Each new package contains approximately 6 ounces of garlic. The new packaging has inspired Ramm to think of another innovative garlic-related idea. "This year, we're really seriously thinking about producing little gift baskets with a variety of four or five different types of garlic and recipes," he said.

THE SPECIFICS
"Most of what we harvest is elephant garlic," Ramm said, holding up a softball-sized bulb. "This is the granddaddy of them all." "You could kill somebody with that," added Mrs. Ramm. The Ramms' produce about 11,000 pounds of elephant garlic each year. Additionally, they harvest 1,000 pounds of hardneck and softneck varieties.

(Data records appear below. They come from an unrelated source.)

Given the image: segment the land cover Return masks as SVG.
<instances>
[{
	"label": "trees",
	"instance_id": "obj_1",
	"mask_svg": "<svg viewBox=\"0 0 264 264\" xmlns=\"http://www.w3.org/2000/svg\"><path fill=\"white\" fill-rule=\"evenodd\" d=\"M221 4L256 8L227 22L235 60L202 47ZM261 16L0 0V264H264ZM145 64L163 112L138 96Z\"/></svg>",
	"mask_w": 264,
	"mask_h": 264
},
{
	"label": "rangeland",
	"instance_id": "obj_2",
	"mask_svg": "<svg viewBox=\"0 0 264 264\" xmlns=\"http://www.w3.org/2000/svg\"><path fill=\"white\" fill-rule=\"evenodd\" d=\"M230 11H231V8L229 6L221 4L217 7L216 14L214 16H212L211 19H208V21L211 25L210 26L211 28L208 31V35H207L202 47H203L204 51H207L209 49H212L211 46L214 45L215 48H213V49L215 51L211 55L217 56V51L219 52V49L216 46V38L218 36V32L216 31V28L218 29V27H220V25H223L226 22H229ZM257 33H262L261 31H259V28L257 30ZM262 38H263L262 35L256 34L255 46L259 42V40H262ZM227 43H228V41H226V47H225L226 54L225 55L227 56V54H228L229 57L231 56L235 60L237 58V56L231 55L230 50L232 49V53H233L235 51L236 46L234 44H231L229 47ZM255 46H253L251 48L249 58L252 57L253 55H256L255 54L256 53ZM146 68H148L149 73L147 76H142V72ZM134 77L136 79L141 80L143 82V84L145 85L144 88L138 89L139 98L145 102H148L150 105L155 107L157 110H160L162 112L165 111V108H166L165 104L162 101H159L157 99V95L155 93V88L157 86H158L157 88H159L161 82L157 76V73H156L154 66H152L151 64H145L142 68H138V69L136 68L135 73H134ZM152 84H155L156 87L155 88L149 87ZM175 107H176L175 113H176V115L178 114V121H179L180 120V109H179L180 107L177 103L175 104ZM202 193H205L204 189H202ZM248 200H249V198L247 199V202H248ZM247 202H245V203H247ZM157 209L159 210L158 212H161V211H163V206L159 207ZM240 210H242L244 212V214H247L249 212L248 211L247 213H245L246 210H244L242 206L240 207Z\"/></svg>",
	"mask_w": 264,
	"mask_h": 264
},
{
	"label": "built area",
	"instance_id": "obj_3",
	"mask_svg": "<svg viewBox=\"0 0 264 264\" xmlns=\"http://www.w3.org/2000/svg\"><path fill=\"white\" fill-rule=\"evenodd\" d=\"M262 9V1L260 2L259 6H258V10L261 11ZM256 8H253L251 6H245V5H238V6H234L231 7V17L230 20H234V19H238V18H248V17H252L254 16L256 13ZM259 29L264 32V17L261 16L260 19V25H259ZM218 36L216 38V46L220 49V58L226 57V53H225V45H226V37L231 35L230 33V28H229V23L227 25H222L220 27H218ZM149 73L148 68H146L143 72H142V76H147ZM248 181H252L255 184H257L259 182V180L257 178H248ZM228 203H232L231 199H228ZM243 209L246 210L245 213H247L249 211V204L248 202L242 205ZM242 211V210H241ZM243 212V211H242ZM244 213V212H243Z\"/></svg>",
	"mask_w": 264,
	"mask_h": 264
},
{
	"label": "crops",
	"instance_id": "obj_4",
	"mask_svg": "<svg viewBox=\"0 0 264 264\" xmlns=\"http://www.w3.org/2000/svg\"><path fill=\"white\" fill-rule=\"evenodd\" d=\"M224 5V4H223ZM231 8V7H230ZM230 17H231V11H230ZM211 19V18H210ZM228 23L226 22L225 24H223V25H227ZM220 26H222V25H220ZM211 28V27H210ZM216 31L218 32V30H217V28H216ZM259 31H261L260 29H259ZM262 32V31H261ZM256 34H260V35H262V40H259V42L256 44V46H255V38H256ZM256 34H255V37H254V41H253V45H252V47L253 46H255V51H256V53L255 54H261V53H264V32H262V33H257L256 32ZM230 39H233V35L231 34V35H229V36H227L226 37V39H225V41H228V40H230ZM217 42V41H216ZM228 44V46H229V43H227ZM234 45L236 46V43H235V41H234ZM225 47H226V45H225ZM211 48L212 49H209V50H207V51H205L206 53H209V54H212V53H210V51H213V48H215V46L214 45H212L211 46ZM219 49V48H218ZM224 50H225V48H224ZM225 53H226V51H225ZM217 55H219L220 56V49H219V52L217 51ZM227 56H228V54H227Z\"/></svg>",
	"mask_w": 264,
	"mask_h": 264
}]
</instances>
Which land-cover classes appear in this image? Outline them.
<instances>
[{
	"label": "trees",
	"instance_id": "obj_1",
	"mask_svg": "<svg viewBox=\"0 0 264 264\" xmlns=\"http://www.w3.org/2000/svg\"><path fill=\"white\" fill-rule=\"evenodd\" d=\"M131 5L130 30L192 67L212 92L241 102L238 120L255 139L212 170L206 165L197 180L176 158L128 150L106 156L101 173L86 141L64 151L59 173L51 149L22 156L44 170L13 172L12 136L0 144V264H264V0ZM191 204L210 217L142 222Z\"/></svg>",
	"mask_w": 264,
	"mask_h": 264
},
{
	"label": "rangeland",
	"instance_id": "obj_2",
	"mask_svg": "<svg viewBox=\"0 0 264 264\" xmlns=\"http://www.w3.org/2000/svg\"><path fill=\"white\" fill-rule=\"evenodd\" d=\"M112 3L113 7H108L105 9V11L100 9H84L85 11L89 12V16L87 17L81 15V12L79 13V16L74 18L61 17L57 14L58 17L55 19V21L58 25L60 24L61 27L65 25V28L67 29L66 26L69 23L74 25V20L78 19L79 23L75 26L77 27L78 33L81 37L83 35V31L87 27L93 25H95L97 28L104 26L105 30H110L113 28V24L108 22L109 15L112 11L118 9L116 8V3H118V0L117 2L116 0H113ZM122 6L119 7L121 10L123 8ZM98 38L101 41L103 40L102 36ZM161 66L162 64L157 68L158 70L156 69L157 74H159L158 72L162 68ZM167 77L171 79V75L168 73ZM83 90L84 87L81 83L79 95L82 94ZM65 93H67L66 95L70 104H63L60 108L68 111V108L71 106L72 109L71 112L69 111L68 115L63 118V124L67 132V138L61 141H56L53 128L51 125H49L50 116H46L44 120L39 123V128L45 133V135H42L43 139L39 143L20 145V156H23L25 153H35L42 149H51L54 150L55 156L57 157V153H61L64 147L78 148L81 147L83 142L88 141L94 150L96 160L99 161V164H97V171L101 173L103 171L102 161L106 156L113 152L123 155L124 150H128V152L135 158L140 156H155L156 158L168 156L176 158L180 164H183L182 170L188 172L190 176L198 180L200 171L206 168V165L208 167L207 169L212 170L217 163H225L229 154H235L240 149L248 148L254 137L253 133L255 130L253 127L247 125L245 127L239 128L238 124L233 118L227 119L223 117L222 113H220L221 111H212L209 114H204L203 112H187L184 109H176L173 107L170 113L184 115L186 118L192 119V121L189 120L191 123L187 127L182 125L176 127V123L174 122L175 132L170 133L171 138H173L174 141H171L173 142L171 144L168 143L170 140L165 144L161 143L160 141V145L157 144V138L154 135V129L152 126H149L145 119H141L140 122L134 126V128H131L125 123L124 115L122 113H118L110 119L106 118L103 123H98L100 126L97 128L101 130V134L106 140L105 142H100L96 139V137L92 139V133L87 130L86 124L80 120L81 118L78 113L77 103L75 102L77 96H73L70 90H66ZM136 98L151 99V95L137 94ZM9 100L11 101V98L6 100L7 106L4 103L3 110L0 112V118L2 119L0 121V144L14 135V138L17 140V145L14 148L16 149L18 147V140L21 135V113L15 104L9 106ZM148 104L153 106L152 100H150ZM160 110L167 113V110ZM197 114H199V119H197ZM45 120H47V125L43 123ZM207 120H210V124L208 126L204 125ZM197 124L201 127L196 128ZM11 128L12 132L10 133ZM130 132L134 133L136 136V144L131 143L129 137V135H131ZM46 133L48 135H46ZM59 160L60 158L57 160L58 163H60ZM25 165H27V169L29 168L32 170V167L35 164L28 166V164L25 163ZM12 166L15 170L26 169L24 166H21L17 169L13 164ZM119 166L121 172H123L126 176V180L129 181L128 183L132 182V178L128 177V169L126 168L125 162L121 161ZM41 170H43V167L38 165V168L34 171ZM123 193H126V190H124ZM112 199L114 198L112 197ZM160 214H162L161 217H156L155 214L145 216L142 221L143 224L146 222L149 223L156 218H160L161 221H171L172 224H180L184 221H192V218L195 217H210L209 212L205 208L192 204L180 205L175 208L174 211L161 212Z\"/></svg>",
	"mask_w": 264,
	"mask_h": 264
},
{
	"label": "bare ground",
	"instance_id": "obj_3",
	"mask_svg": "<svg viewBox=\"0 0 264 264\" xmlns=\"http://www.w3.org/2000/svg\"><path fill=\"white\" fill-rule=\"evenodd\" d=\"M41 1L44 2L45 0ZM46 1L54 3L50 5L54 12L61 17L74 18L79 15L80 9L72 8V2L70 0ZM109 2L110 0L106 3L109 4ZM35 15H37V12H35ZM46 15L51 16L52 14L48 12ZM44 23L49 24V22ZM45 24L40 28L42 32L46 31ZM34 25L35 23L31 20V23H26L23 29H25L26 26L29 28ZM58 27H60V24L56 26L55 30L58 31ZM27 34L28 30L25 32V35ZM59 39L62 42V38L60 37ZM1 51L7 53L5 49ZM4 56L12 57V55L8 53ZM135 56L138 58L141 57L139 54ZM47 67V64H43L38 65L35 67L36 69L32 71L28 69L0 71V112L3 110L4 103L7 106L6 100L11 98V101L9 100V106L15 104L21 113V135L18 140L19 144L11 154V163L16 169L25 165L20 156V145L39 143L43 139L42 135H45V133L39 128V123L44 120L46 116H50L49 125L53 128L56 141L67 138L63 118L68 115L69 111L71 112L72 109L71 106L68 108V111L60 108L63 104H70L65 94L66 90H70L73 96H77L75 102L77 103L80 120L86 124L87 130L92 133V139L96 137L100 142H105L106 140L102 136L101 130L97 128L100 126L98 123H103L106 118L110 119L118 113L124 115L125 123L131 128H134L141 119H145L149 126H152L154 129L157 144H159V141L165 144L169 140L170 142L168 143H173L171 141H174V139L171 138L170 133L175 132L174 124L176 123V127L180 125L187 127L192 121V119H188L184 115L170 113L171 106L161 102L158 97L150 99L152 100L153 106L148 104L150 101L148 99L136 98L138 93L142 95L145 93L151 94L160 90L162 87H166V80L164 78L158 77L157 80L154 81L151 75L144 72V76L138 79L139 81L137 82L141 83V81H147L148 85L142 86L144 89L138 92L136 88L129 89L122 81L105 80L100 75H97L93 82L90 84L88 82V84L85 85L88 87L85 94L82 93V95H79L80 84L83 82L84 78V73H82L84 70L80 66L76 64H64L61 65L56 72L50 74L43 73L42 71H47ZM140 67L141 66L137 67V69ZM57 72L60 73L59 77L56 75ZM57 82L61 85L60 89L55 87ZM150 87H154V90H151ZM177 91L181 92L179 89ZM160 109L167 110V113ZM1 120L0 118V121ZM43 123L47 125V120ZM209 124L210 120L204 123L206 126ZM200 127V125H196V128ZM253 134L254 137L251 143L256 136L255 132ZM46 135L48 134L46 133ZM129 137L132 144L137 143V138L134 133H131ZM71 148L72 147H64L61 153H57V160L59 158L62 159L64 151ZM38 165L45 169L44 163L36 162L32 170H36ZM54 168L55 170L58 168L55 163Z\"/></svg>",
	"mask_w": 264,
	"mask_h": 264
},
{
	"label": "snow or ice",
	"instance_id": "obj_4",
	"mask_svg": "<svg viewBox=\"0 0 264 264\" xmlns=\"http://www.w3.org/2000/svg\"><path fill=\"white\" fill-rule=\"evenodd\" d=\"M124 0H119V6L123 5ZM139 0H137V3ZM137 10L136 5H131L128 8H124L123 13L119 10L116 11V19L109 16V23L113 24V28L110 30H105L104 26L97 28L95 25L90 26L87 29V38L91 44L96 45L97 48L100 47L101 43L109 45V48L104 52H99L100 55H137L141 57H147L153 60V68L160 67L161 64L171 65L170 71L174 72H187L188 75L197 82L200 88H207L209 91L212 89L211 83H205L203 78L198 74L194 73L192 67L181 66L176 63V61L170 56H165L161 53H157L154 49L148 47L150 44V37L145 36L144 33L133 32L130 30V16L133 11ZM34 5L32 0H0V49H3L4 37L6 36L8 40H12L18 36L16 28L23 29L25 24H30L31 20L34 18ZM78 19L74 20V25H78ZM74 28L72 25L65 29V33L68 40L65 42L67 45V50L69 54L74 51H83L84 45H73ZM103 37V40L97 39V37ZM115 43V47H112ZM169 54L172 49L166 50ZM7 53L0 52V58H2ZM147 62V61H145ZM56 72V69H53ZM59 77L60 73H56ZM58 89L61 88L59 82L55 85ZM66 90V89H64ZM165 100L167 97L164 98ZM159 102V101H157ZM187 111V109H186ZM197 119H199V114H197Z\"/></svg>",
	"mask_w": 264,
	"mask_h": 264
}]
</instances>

"Elephant is the biggest garlic. It forms the biggest bulbs. It's the milder garlic, but it's the king of roasting garlic," Ramm said. "Americans are slowly becoming educated on the different types of garlic and their advantages in flavor and cooking," Mrs. Ramm added. "Some are really great for Mexican foods. Some are really great for Italian, depending on the heat or the depth of flavor that you want. It's sort of an interesting place to be, when we ourselves are trying to expand the variety, to educate people on the different types. The average person thinks that garlic is garlic."

The average person can purchase garlic right on Ribbon Road Farm at 8438 Lyons Road, Sherman. The owners ask customers to call first at 326-6150. Of course, area residents may also purchase the produce at Wegmans or Tops locations. Buyers of Ribbon Road Farm garlic will cut into organically grown bulbs.

"I believe in the organic certification," Ramm said. "It's like having a doctor that either has a certificate that says he actually went to medical school or a doctor that says, 'Well, I did everything that you do in medical school. I just don't have the certificate." With a rapidly growing, organic operation, Mrs. Ramm has noticed a growth in the quality of garlic her farm has produced over the years.

"Our garlic is starting to get really happy where it is," she said. Each fall, the Ramms put some of their harvested bulbs back into the ground, making each summer's harvest a little better than that of previous years. "We just replant the garlic that we grow," Ramm said. "That's how we got from 5 pounds to 12,000 pounds. It's a hobby that's out of control."